**Provided passage:**
Some additional insight into the island’s recent wanderlust are found in one of “Letters to the Editor” from The SS Irish Times, in which its author complains about the “perpetual tow” to which San Serriffe is being subjected: “Why, I ask, or is it too simple a question, must this island be taken in tow around the world willy-nilly and against its better feelings and only because San Serriffe is unable to make up its mind whether to stay in one place and let the green moss grow over its grey stones and the fresh dew fall over its pastures or to be always moving around the world at a pace, not seen since Sharon My Darlin’ came second over 13 furlongs at Ballynahinch? A year ago and it was through the Indian Ocean they were not content with dragging us. And then do we not recall how we all had to labour and squeeze through the Straits of Malacca and what a tight position it really was for an island that is growing all the time in many, many cultural and historical ways? But that was not enough. Didn’t we all then have to set sail for the Cape Horn at the very tumultuous tip of the whole American continent, twisting this way and that way so that Baile Atha Bodoni knew not at all from one day to another whether it was in the North or South or East or West that it might be for ever taking its ease? And after a year of pitching and tossing through gales and high water the like of which a dog should not have to endure are we not fast approaching a stationary position in a strange ocean again? And where is it next that San Serriffe will be up and taking us? To the Baltic Sea and the coast of Finland and beyond?”
The SS Guardian contains a commentary which makes mention of the Flong/Phlong dispute: “The problem of whether the inhabitants of our North Island spell their name ‘Flong’ or ‘Phlong’ is clearly one which vitally affects their closest interests. It would be invidious for this newspaper to express an opinion either way; suffice to say that there are strong arguments both for and against each side.” The SS Times also mentions the disruptive ruckus, and that each adversary’s “view of the troubles which ravage the island” is itself a matter of contention and strife. Clearly, the North Island is a place where it is hard to achieve consensus on practically any question at all: “‘There are the Flongs. There are also the Phlongs.’ We wrote these words at the beginning of a leading article in 1842 and nothing that has happened in the meantime has caused us to make any marked change in that opinion except, perhaps, that with the passage of time and the sometimes hurtling journey of these islands around the world (for it will be remembered that only a year ago we were in the Indian Ocean) the opinion has acquired an emphasis and an urgency that it did not have before. The policy of the Government must therefore be even-handed and be seen to be even-handed.” The investigative journalism of The SS Telegraph offers readers a new twist: “Fresh evidence of undercover Russian intervention in the language riots in North Island has reached The SS Telegraph through another newspaper. It is not pretty reading, I can tell you. North Island has long been a happy hunting ground for fellow-travellers and their sympathisers who cannot resist the opportunity to pour oil on its troubled waters. This time, according to unimpeachable sources, they have gone too far. Subversive elements, who have clearly learned a thing or two from the Collected Works of Lenin, are reliably reported to have made contact with both sides those who call themselves Flongs and those who complicate matters by preferring Phlongs.” Apparently, a weapon known as the Borodin Mark XVII (which “has acquired a formidable reputation in military circles for its deadly inaccuracy”) has been clandestinely supplied to the two bitterly rivalrous factions by the communist “vultures”. According to the SS Financial Times, “Some 14,000 people are estimated to have been killed in the riots.”

**Data extract:**
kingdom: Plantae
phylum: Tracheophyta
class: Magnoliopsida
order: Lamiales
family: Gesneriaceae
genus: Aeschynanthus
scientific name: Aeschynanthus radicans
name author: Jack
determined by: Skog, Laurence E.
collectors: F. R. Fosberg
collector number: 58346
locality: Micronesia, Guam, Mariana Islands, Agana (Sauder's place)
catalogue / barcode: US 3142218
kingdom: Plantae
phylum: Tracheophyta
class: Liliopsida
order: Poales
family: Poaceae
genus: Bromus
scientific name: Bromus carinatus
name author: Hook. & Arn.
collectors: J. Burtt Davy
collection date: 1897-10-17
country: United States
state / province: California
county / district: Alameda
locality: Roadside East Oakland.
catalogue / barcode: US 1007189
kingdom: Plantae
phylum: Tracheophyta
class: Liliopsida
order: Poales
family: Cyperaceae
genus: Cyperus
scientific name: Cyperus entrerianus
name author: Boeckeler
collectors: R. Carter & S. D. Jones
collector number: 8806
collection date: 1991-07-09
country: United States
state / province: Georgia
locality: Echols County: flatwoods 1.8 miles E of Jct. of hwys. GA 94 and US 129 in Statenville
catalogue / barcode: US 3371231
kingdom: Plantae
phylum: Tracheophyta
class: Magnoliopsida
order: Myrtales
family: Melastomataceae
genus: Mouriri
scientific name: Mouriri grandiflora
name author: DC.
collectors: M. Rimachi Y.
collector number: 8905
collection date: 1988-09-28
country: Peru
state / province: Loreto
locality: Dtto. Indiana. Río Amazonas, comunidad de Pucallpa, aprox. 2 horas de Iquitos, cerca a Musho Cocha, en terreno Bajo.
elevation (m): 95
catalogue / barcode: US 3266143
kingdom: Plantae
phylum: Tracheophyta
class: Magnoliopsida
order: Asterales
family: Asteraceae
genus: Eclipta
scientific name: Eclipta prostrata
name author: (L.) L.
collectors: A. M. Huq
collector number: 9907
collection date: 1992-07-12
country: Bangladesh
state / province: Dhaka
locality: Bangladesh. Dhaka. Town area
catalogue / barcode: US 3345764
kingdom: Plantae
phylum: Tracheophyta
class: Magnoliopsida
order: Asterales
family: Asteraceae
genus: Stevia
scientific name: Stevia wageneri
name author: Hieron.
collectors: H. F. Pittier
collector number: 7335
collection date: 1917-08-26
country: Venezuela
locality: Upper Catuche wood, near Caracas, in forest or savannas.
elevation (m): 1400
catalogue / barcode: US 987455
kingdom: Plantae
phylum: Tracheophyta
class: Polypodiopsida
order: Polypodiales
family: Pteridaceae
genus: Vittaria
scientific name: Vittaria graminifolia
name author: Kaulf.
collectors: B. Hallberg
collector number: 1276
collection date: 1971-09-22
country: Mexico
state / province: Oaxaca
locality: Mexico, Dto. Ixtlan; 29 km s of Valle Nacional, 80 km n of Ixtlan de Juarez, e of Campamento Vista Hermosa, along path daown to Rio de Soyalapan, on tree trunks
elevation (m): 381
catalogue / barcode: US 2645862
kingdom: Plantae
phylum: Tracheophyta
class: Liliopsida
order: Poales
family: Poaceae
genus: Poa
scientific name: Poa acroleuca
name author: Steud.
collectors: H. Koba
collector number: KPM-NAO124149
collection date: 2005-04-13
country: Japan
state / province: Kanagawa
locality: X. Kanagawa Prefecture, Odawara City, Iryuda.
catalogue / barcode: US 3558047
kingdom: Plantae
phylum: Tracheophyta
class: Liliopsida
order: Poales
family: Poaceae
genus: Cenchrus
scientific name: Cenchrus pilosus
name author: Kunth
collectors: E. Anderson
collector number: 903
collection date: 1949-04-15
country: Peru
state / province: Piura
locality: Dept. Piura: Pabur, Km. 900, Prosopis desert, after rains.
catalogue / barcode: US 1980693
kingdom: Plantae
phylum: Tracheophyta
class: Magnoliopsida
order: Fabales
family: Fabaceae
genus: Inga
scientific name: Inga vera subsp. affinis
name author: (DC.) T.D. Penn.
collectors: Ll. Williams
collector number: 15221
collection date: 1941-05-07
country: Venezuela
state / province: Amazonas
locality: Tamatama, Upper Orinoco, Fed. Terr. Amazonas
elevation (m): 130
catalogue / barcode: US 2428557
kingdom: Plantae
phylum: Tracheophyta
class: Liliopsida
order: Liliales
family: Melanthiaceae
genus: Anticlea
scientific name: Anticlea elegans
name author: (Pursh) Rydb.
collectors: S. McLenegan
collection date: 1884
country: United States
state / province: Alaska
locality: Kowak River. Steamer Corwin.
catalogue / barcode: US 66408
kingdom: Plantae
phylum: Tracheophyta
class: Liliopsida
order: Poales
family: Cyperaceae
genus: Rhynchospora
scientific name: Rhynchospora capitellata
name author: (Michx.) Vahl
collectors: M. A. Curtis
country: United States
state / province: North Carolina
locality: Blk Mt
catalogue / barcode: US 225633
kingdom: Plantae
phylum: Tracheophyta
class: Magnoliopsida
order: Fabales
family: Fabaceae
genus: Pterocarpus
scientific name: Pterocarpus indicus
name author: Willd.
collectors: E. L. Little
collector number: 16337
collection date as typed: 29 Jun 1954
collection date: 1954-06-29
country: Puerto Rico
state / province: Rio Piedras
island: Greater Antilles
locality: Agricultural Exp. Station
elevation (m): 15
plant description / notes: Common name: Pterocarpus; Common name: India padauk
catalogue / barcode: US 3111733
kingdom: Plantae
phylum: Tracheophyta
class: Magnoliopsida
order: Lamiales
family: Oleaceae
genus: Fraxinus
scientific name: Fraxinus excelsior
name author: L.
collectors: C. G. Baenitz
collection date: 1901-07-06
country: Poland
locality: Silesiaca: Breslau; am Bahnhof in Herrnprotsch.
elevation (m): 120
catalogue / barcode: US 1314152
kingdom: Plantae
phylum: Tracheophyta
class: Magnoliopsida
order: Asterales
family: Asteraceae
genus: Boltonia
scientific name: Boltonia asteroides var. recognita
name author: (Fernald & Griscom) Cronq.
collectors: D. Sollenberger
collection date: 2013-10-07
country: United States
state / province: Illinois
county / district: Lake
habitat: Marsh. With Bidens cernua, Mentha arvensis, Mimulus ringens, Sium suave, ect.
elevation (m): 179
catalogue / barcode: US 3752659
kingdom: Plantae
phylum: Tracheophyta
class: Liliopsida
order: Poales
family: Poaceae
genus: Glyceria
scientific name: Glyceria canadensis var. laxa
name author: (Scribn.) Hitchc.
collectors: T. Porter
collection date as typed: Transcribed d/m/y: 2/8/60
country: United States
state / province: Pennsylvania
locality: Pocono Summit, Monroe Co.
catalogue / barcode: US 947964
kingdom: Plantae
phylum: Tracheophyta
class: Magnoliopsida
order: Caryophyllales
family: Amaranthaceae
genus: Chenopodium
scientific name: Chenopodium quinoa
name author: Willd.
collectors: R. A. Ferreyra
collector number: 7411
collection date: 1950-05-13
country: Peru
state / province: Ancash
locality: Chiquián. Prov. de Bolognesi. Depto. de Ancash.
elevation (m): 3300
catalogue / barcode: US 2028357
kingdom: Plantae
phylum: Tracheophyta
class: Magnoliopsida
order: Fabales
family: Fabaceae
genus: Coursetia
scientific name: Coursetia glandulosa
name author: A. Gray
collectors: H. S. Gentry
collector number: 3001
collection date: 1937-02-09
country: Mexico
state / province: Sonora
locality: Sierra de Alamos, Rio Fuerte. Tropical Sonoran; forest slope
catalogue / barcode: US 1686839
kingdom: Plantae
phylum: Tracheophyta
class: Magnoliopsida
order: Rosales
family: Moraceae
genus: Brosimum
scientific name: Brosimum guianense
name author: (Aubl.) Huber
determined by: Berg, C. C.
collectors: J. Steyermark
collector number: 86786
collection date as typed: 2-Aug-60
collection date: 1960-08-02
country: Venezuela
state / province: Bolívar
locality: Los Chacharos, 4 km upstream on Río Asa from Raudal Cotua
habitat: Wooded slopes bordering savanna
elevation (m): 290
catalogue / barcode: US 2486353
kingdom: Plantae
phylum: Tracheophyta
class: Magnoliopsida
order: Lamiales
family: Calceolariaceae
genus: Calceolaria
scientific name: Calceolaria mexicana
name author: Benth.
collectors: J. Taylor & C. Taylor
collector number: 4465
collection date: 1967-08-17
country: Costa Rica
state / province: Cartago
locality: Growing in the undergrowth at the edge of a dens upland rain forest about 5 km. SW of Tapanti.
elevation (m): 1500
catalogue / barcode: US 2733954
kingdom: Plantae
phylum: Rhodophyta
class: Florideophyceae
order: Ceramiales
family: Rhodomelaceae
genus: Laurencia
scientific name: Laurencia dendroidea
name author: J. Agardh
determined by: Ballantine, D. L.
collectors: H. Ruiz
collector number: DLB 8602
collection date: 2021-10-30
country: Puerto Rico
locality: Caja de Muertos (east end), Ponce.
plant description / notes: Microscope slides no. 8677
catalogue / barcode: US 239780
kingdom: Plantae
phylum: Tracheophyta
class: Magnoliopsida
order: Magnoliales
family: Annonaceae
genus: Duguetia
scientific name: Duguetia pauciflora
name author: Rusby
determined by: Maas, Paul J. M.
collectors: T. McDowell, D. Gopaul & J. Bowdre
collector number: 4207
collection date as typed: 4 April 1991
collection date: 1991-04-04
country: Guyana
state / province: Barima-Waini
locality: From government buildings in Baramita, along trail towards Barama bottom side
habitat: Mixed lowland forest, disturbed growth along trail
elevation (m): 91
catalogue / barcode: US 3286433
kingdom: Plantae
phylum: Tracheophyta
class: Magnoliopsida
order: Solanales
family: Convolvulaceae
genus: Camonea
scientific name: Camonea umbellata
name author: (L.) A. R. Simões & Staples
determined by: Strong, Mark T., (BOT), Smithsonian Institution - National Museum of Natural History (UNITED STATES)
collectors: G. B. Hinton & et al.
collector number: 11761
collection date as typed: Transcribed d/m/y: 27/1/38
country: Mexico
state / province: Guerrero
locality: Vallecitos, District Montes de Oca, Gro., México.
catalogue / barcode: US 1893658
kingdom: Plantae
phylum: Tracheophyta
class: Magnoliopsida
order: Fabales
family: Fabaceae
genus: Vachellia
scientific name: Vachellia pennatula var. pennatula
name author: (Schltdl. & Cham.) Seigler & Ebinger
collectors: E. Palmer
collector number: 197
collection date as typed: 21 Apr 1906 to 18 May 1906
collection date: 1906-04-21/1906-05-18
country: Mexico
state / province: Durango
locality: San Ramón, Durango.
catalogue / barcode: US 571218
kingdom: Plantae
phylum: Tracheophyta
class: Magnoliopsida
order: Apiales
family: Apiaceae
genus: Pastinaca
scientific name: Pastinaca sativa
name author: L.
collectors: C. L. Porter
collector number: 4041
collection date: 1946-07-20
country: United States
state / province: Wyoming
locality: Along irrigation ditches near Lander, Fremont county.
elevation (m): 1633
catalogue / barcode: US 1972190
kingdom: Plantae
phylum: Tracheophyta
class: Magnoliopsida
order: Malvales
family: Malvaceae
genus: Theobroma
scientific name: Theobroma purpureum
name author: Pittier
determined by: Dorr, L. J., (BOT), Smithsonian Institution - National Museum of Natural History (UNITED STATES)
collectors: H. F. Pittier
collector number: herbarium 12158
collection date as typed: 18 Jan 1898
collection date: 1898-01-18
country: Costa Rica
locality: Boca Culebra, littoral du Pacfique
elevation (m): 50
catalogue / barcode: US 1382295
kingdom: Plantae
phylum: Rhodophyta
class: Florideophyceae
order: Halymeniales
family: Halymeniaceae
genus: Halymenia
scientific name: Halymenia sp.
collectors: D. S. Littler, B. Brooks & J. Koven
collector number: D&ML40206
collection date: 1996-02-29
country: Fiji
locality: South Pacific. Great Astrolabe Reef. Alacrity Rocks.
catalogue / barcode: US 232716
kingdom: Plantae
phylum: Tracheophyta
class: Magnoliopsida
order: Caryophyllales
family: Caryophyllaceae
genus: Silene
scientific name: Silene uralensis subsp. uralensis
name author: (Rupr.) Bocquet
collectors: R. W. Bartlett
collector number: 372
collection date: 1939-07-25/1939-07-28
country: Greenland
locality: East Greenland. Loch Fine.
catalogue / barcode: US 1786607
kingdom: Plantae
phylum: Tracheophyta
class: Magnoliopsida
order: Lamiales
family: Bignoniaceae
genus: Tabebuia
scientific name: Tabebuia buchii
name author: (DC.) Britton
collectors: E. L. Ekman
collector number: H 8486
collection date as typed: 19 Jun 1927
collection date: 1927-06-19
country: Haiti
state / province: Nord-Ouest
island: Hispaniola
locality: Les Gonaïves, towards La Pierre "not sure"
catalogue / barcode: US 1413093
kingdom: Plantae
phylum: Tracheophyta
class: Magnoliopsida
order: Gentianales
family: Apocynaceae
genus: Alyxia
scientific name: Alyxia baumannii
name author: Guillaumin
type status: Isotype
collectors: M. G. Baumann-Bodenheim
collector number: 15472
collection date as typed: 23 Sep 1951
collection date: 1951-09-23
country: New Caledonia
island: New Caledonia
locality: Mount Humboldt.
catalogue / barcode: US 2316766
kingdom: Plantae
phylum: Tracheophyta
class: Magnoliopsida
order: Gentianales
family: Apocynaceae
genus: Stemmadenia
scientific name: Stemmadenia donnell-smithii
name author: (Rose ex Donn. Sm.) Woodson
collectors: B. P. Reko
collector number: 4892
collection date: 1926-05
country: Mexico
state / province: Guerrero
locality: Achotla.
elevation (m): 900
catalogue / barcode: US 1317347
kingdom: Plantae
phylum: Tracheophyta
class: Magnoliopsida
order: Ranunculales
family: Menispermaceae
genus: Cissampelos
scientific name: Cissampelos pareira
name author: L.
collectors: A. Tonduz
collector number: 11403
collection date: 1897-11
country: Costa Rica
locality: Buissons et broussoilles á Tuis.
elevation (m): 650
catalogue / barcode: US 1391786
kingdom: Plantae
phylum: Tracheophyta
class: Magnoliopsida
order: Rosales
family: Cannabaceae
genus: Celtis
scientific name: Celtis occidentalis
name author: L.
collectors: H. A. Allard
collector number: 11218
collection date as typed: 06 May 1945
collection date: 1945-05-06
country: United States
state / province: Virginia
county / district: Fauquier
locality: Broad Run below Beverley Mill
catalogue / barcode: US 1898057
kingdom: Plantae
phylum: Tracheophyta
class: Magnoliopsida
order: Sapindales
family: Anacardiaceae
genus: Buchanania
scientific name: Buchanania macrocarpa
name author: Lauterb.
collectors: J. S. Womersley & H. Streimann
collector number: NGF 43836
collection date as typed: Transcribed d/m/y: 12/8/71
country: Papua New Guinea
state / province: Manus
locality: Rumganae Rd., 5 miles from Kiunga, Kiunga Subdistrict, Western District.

**Exercise requirements:**
1. In the San Serriffe passage, how many people does the SS Financial Times estimate were killed in the riots?
2. Do these statements agree with the San Serriffe passage? (a) The SS Guardian declines to take a side on the Flong/Phlong spelling. (b) The SS Times wrote its leading article about the Flongs and Phlongs in 1942. (c) The Borodin Mark XVII is known for its accuracy.
3. Translate this sentence from the San Serriffe passage into Spanish: "The policy of the Government must therefore be even-handed and be seen to be even-handed."
The records are separate material and are not part of the San Serriffe passage.

**Task-by-task answers:**
1. Some 14,000 people.

2.
(a) Yes: "It would be invidious for this newspaper to express an opinion either way"
(b) No: "We wrote these words at the beginning of a leading article in 1842"
(c) No: "has acquired a formidable reputation in military circles for its deadly inaccuracy"

3. Por consiguiente, la política del Gobierno debe ser imparcial y debe percibirse como imparcial.